Lopen we dit pad af, dan komen we aan bij de grote border. Op de hoek staat om te beginnen
een zuilvormige tulpenboom, Liriodendron tulipifera 'Fastigiatum'. Aan de voorkant van de border staan nog enkele vaste planten. Vroeger was het een vasteplantenborder, maar tegenwoordig staan er collecties Hamamelis en Ginkgo in. Er staan ook enige mooie rodo's in(zie foto's).
Ongeveer halverwege staat Pinus parviflora 'Glauca' een intens blauwe vorm van de Japanse den, die al blauwe naalden van nature heeft.
We lopen langs de Heidetuin en zien in het gras langs de sloot enige coniferen staan. Ik noem er een paar: allereerst Pinus balfouriana,
de vossenstaartpijnboom, geplant in 1977,
schuin daar achter aan de sloot Calocedrus decurrens 'Pilar' een smalle 'Incense Cedar',
schuin daar weer voor staat Chamaecyparis lawsoniana 'Forsteckensis', dan staat iets verder de zilverkleurige schijncipres, Chamaecyparis lawsoniana 'Silver Queen', geplant in 1993. Aan de kant van de Heidetuin staan langs het pad ook enkele interesante coniferen, Cryptomeria japonica 'Vilmoriniata', dit is de langzaamst groeiende dwerg-Cryptomeria.
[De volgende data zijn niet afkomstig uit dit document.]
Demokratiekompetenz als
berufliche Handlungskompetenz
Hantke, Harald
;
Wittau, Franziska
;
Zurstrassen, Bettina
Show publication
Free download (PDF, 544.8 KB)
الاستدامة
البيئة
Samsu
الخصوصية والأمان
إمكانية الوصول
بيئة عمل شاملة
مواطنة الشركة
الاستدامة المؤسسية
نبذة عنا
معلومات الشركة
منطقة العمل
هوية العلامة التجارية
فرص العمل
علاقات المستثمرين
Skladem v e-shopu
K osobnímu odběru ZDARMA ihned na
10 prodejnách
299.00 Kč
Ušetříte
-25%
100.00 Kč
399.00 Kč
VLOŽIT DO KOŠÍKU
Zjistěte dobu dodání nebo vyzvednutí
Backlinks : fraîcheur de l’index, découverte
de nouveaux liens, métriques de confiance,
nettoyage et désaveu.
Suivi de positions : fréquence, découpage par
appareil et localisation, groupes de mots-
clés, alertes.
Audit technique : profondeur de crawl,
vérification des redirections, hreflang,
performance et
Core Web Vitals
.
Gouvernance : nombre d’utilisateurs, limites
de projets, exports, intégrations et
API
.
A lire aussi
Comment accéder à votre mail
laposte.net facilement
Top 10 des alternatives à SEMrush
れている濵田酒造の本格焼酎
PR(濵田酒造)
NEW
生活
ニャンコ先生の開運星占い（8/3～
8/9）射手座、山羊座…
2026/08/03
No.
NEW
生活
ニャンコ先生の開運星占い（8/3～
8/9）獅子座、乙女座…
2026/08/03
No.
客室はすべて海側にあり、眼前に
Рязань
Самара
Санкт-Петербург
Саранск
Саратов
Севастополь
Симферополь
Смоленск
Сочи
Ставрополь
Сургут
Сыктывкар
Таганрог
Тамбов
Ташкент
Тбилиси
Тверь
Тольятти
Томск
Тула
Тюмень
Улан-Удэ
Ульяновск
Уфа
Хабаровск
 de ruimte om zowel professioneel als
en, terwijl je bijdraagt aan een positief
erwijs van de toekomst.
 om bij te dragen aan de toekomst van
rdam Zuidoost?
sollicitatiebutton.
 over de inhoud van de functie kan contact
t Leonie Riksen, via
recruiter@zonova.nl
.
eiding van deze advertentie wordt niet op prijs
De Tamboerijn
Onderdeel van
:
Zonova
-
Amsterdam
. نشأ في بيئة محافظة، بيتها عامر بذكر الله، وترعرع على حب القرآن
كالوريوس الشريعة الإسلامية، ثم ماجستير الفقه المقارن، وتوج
Een paar stappen verder staat Juniperus virginiana 'Blue Mountain' dit is een vrij grote vaasvormige blauwe conifeer.
Tussen twee paadjes die naar de Heidetuin lopen,
staan twee dwergconifeertjes Chamaecyparis lawsoniana 'Minima Aurea', deze groeit veel langzamer dan cham. laws, 'Minima Glauca'.
Op de volgende hoek staat, Juniperus x media 'P,fitzeriana',waarvan er twee geplant zijn, een op de Noordoostelijke hoek en een op de Zuidwestelijke hoek vande Heideuin.
We naderen nu de goudvissenvijver en zien op de voorste hoek als bodembedekker Genista sagittalis een gele kruipende struik. hiervan staan er meer in de rand van de vijver.
Pinus nigra 'Molette'een zaailing van Pinus nigra subsp. palasiana var. pyramidata de eerste conifeer op deze hoek is een uit het wild afkomstige pijnboom uit Turkije. Aan de andere kant staat in het gras, Calocedrus decurrens ook wel de "incense (wierook)cedar" genoemd.
Een van de westkust van de VS afkomstige van
nature prachtige slanke conifeer. Op de andere hoek staat picea glauca 'Conica' als oude moerplant geplant.
Forsythia x intermedia een hybride tussen F,suspensa en F, viridissima.Snelgroeiende struik tot 2,5 m hoog.
bloemen diepgeel, in overvloedige groepen langs de takken.
Aan de basis is de bloemkroon buisvormig vergroeid en heeft stervormige lobben.
Enkele cultivars zijn: 'Beatrix Farrand', diep kanariegeel,
erg groot meestal 2,5 cm. middellijn, rijk en dicht bloeiend.
'Lynwood: Bloemen met goed gele,brede kroonbladeren; mooie vorm.
'Spectabilis': Bloemen groot, goed geel, bloei is overvloedig.